SELECTED EXTRACT:
The solution is to keep money from the larger paydays to cover the times when there are no paydays and you’re figuring sh*t out. Proper money management sets you free from a job, if that’s your goal.
Give up being poked with a stick
A boss has one job: to poke you with a stick to get the most out of you. Motivation can be hard to cultivate. I had to learn to give up the brute force variety of motivation my boss gave me and to “self-motivate.”
Sounds easy. It’s not. The temptation to binge on YouTube and eat mango gelato twice a day is enormous. That’s why you need clear goals. Not cheesy self-help goals written on the wall that you place gold stars on like a 5th grader. I mean real goals.
Goals that move your work forward. I mean ranking what you do each day based on fake work versus work that leads you to pay utility bills, cover the cost of the roof over your head, and put tacos in the refrigerator.

DATA FOR REVIEW:
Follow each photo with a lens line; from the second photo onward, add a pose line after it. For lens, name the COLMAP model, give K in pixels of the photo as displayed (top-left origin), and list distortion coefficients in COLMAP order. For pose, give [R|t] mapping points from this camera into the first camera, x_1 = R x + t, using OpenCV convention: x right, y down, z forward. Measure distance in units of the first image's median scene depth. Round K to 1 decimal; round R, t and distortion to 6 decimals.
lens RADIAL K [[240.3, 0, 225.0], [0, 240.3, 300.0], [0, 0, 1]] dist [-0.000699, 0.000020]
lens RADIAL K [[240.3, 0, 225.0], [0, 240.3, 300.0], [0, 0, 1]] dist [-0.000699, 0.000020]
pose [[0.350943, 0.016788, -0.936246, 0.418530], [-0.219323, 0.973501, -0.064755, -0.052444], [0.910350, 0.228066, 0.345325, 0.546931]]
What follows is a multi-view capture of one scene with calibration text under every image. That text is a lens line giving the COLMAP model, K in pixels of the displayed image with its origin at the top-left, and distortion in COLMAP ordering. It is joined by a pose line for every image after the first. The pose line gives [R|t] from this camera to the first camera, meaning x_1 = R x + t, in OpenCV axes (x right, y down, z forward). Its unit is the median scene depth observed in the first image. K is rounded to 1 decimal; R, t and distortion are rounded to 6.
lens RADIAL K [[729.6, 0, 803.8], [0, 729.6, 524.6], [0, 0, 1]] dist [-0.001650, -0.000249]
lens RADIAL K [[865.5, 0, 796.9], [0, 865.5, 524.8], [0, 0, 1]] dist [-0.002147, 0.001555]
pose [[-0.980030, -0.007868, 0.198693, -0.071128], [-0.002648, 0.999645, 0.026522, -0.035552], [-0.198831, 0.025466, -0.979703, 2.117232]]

--

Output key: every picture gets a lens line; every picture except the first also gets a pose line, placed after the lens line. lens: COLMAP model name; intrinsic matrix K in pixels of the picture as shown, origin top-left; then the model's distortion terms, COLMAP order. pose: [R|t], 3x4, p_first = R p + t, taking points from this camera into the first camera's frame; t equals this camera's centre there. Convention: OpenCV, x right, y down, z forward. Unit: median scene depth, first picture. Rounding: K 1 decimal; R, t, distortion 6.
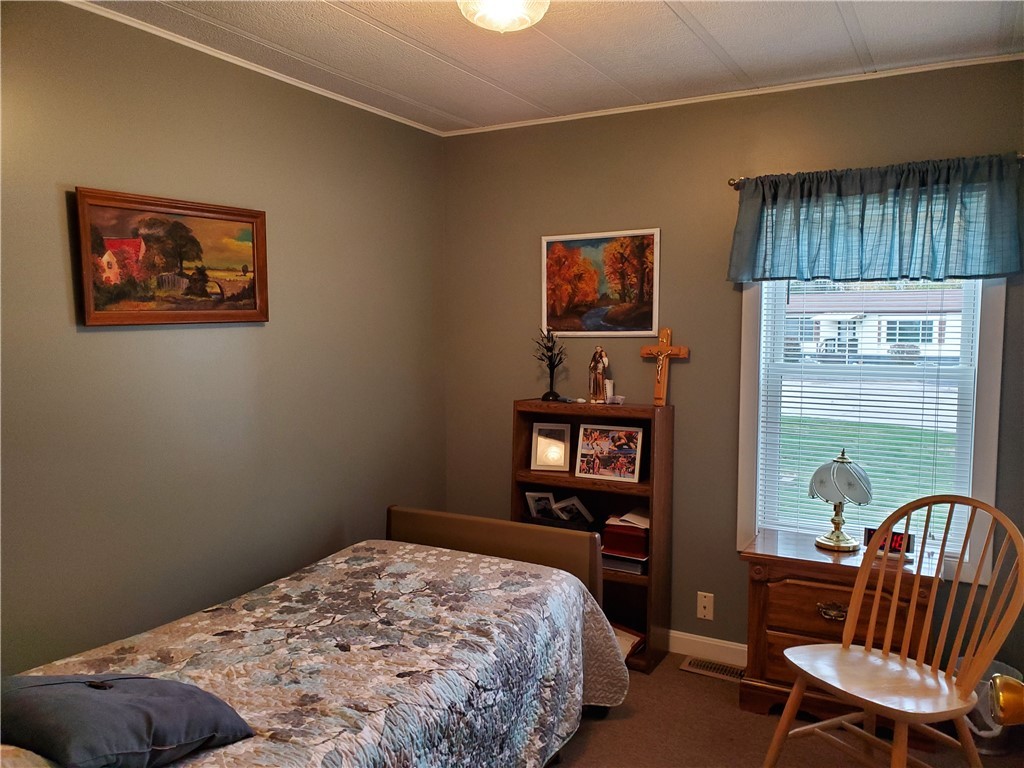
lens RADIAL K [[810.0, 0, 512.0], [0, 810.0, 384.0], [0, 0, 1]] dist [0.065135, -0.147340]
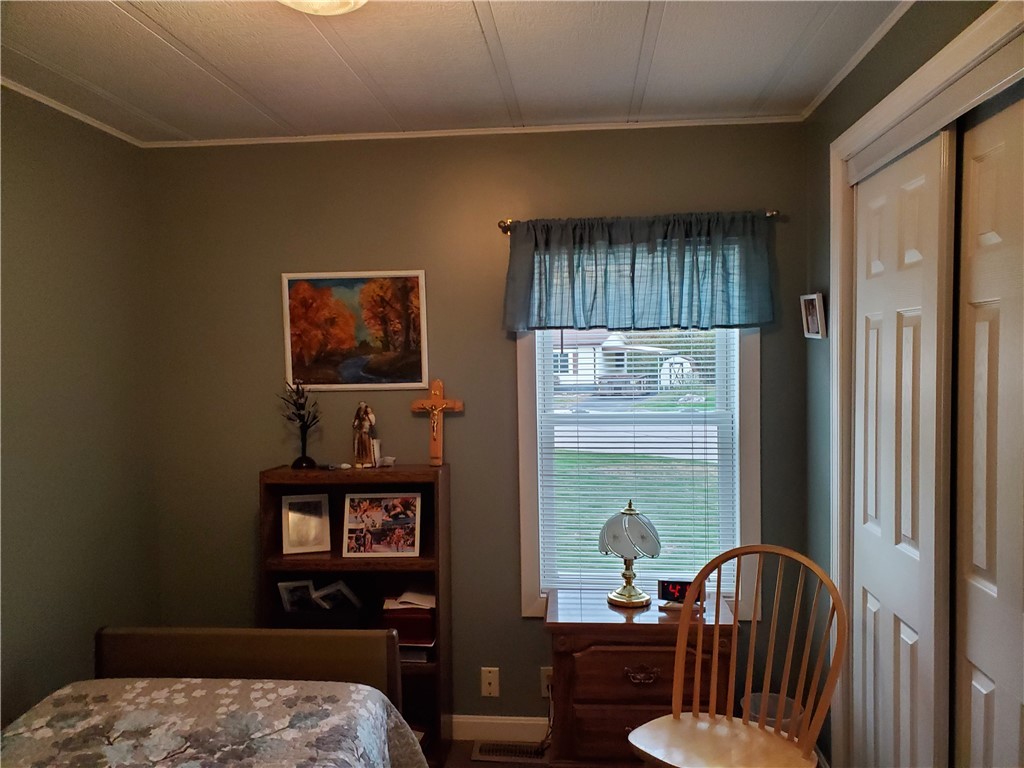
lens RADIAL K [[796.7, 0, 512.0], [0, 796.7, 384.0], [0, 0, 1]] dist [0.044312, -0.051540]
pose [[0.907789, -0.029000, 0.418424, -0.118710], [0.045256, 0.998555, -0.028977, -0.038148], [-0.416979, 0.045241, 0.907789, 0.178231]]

PROBLEMS TO WORK ON:
**A.** From the excerpt on self-motivation, list every expense that the final paragraph says real work should pay for.
**B.** Print the part of the excerpt on self-motivation that opens with the words "Sounds easy. It’s" and closes with "in the refrigerator.".
**C.** Write what comes next in the excerpt on self-motivation, starting after its final sentence.

RESULTS FOR EACH TASK:
**A.**
- utility bills
- the cost of the roof over your head
- tacos in the refrigerator

**B.**
Sounds easy. It’s not. The temptation to binge on YouTube and eat mango gelato twice a day is enormous. That’s why you need clear goals. Not cheesy self-help goals written on the wall that you place gold stars on like a 5th grader. I mean real goals.
Goals that move your work forward. I mean ranking what you do each day based on fake work versus work that leads you to pay utility bills, cover the cost of the roof over your head, and put tacos in the refrigerator.

**C.**
And the biggest liar is yourself. The temptation to label something work that’s actually bullsh*t in disguise is high. So learn to be honest with yourself, otherwise you’ll end up right back at the cubicle with your boss’s stick lodged in the side of your rib cage.
Self-motivation over external motivation.
I hope to never see my boss’s yellow teeth or smell his horrible seafood breath again. But if I do have to call him up and ask for my job back, then at least I’ll know it’s because I managed this list poorly.
If you love your job then stay there and send me a smiley face emoji. There’s nothing wrong if you already love what you do 🙂
But if you hate the idea of a job then build a side hustle after hours that can replace your salary. That’s the smart transition path.